Gina recently got her stimulus check and posted a snapshot of her Amazon purchase on Facebook—it was a long list of car parts and one celebratory outfit. She’s been trying for months to scrounge up enough money to get her car fixed so she can get back to work without someone having to come jump her car most mornings. Now she can see the pieces coming together—“I’ve got an empire to build,” she says often—explaining that she was rehired at the restaurant and with the help of a friend, her car will be as reliable as a cheap car can be.
Yet her mom’s legacy is never far from mind, casting self-doubt inopportunely. “I am her. We are one,” Gina says of her mom, a poetic description of an epigenetic reality. And it’s because of this—the complicated nature of human relationships and the formative power of family—that cash is not a quick fix to all of the problems facing lower-income families.

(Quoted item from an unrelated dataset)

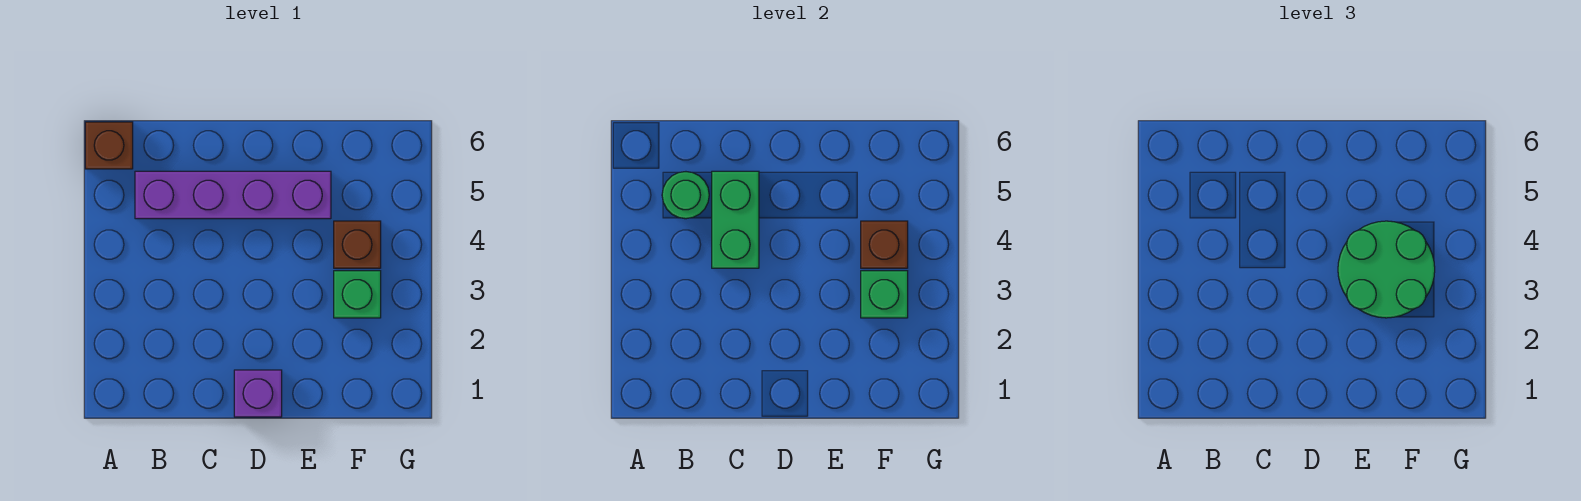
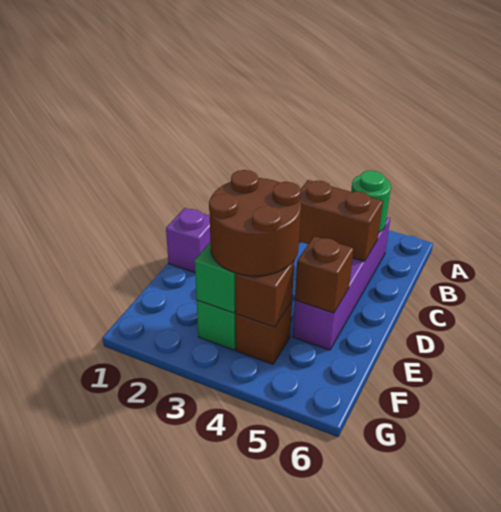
brown brick A6 level 1 -> brown brick E5 level 2
green brick C4:C5 level 2 -> brown brick C4:C5 level 2
green round brick E3:F4 level 3 -> brown round brick E3:F4 level 3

Still, it might be a place to start.
Amber Lapp is a Research Fellow at the Institute for Family Studies and co-investigator of the Love and Marriage in Middle America Project, a qualitative research inquiry into how white, working-class young adults form families and think about marriage.
Editor’s Note: The opinions expressed in this article are those of the author and do not necessarily reflect the official policy or viewpoint of the Institute for Family Studies.